Internationalization and Informationalization

Naohiko Kumagai
Vice Chairman, Keidanren
Chairman, Mitsuii & Co., Ltd.

The business environment has been becoming increasingly severe in recent years, and change has become a permanent state. At the root of such change, we can point to internationalization and informationalization as two main currents. Intermingled, they have a great impact on corporate management.

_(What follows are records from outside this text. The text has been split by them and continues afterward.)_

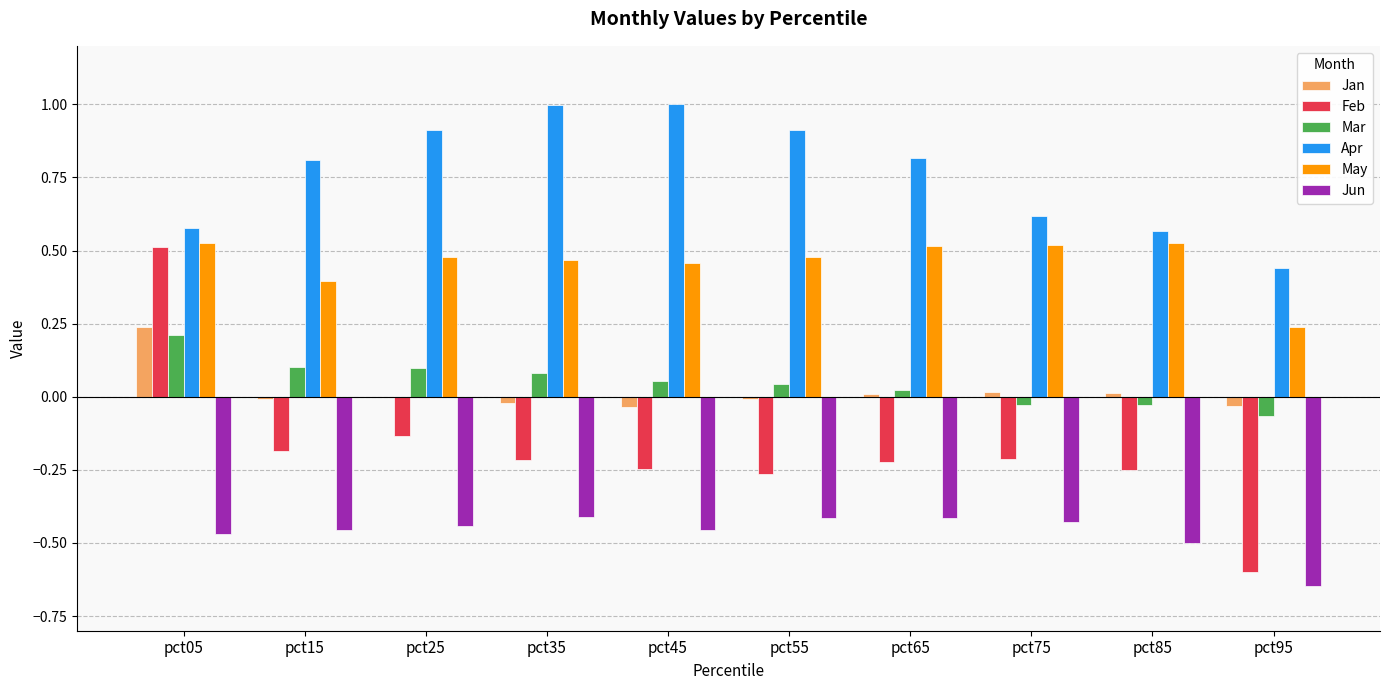

What is the sum of the May values at pct65 and pct15?

0.9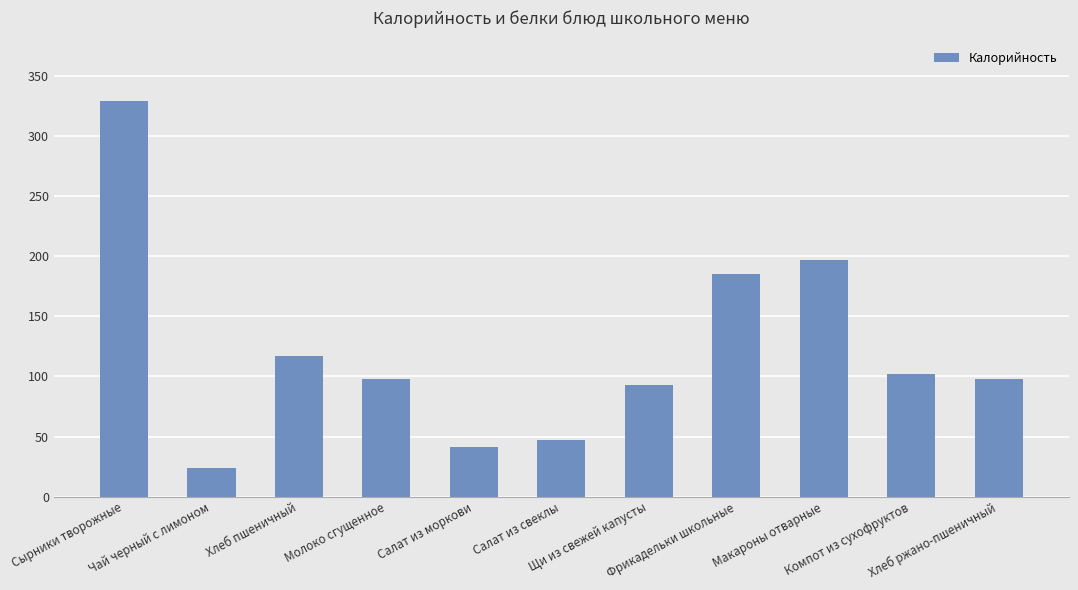

True or false: the data shows 25.1 at Салат из свеклы.

False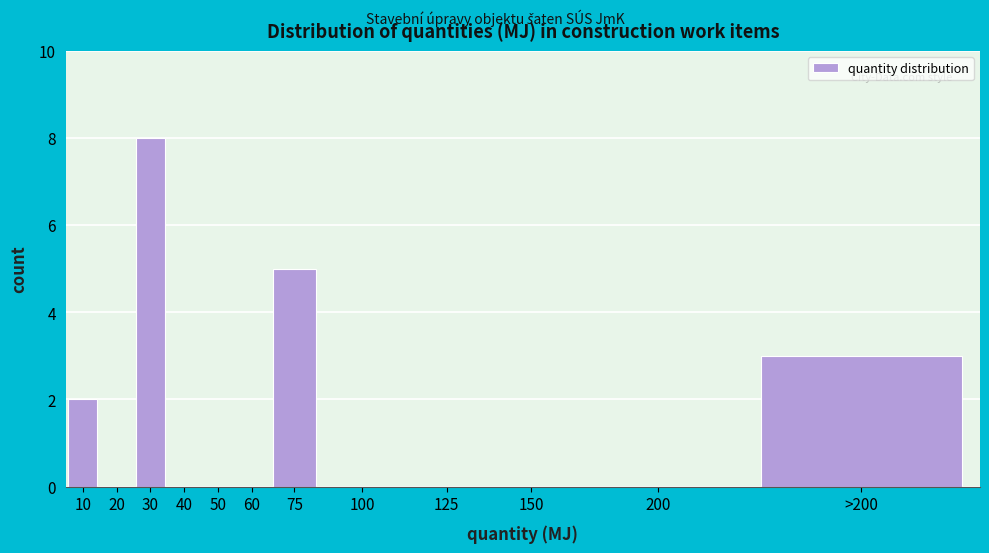

Reading left to right, list all the values displayed in this chart.

10=2	20=0	30=8	40=0	50=0	60=0	75=5	100=0	125=0	150=0	200=0	>200=3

The internationalization now going on is different from that in previous times, which affected business activities and personnel matters. Now, it is invading such domains as the manner of corporate governance, such as shareholders' meetings and boards of directors, and pressing for a review of the Japanese-style management system, as seen in lifetime employment and a wages system based on seniority. We are in a situation where, with global standards as the keyword, internationalization from within is required. After the termination of the Cold War, while the market economy is being propagated throughout the world and economic activities are becoming literally borderless, it is a natural turn of events that the management system should be renovated with the world market in mind.

Through recent progress in information technologies, restrictions of time and distance have been vastly reduced, making the international activities of enterprises easier, with the result that the speed of information transfer has grown by leaps and bounds, advancing the sharing of information and urging the management system, including reports, orders, and decision-making, to be still more efficient. Furthermore, through the integration of information networks, seen in EDI and electronic commerce, the market structure is going to experience cataclysmic change on an international scale.

In counteracting such metamorphosis in the surroundings, it is central to penetrate the essence of the change and remake the management system into the most efficient one possible. With regard to informationalization, one has the impression that discussions center on perfection of informational infrastructure. Its reinforcement, as seen in the general use of personal computers, certainly is a prerequisite, but while the volume of information is increasing rapidly, inundating the planet, how to select valuable information precisely and make the most of it becomes more important than ever. Informational infrastructure is, after all, a means to an end, and to use it to the best advantage of management and business activities depends finally on how the sensitivity of each person to information and his or her ability to turn it to account is elevated.